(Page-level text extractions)
========================

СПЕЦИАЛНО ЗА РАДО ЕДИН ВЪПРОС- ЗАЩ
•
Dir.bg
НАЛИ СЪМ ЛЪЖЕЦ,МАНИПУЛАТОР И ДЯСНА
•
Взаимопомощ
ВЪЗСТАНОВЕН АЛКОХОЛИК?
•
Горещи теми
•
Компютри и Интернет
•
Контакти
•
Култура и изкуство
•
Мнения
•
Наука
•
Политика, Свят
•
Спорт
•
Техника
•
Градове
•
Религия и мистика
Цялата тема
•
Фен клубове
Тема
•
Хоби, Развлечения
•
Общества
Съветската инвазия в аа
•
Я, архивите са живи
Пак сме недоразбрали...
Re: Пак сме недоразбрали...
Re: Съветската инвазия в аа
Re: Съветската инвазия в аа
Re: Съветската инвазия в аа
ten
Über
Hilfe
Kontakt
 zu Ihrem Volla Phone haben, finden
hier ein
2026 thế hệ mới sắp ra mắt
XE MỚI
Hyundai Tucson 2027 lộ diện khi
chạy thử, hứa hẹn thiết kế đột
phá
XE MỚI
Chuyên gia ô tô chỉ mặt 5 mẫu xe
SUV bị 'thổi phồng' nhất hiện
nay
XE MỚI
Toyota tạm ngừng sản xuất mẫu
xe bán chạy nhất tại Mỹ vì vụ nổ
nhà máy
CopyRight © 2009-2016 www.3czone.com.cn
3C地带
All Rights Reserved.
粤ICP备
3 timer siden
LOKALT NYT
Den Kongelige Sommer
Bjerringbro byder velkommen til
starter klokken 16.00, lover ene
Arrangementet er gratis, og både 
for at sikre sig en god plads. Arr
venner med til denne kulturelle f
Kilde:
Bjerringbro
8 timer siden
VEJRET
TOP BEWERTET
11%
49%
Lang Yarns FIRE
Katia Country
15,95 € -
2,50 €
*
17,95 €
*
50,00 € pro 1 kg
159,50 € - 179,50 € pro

========================

§ **Directions**: Turn the items, starting at the first line and ending at the line that contains "2026 thế hệ mới sắp ra mắt", into a Markdown table with the columns Row and Text. Each nonblank line goes in its own numbered row.

§ **Response for this exercise**:
| Row | Text |
|---|---|
| 1 | СПЕЦИАЛНО ЗА РАДО ЕДИН ВЪПРОС- ЗАЩ |
| 2 | • |
| 3 | Dir.bg |
| 4 | НАЛИ СЪМ ЛЪЖЕЦ,МАНИПУЛАТОР И ДЯСНА |
| 5 | • |
| 6 | Взаимопомощ |
| 7 | ВЪЗСТАНОВЕН АЛКОХОЛИК? |
| 8 | • |
| 9 | Горещи теми |
| 10 | • |
| 11 | Компютри и Интернет |
| 12 | • |
| 13 | Контакти |
| 14 | • |
| 15 | Култура и изкуство |
| 16 | • |
| 17 | Мнения |
| 18 | • |
| 19 | Наука |
| 20 | • |
| 21 | Политика, Свят |
| 22 | • |
| 23 | Спорт |
| 24 | • |
| 25 | Техника |
| 26 | • |
| 27 | Градове |
| 28 | • |
| 29 | Религия и мистика |
| 30 | Цялата тема |
| 31 | • |
| 32 | Фен клубове |
| 33 | Тема |
| 34 | • |
| 35 | Хоби, Развлечения |
| 36 | • |
| 37 | Общества |
| 38 | Съветската инвазия в аа |
| 39 | • |
| 40 | Я, архивите са живи |
| 41 | Пак сме недоразбрали... |
| 42 | Re: Пак сме недоразбрали... |
| 43 | Re: Съветската инвазия в аа |
| 44 | Re: Съветската инвазия в аа |
| 45 | Re: Съветската инвазия в аа |
| 46 | ten |
| 47 | Über |
| 48 | Hilfe |
| 49 | Kontakt |
| 50 |  zu Ihrem Volla Phone haben, finden |
| 51 | hier ein |
| 52 | 2026 thế hệ mới sắp ra mắt |